Weight subcloning expedites the training of scaled-down transformers by initializing their weights from larger pretrained models.
We achieve 4x faster training for vision transformers in image classification and language models designed for next token prediction.
- Score: 42.056148990349094
- License: http://creativecommons.org/licenses/by/4.0/
- Abstract: Training large transformer models from scratch for a target task requires
lots of data and is computationally demanding. The usual practice of transfer
learning overcomes this challenge by initializing the model with weights of a
pretrained model of the same size and specification to increase the convergence
and training speed. However, what if no pretrained model of the required size
is available? In this paper, we introduce a simple yet effective technique to
transfer the knowledge of a pretrained model to smaller variants. Our approach
called weight subcloning expedites the training of scaled-down transformers by
initializing their weights from larger pretrained models.

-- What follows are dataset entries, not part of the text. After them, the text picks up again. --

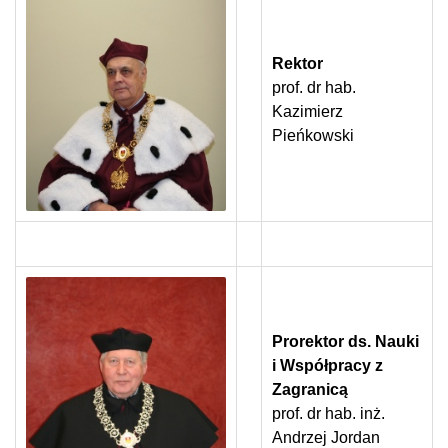
Rektor
prof. dr hab.
Kazimierz
Pieńkowski
Prorektor
ds. Nauki
i Współpracy z
Zagranicą
prof. dr hab. inż.
Andrzej Jordan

Weight subcloning involves an operation on the pretrained model to obtain the
equivalent initialized scaled-down model. It consists of two key steps: first,
we introduce neuron importance ranking to decrease the embedding dimension per
layer in the pretrained model. Then, we remove blocks from the transformer
model to match the number of layers in the scaled-down network. The result is a
network ready to undergo training, which gains significant improvements in
training speed compared to random initialization. For instance, we achieve 4x
faster training for vision transformers in image classification and language
models designed for next token prediction.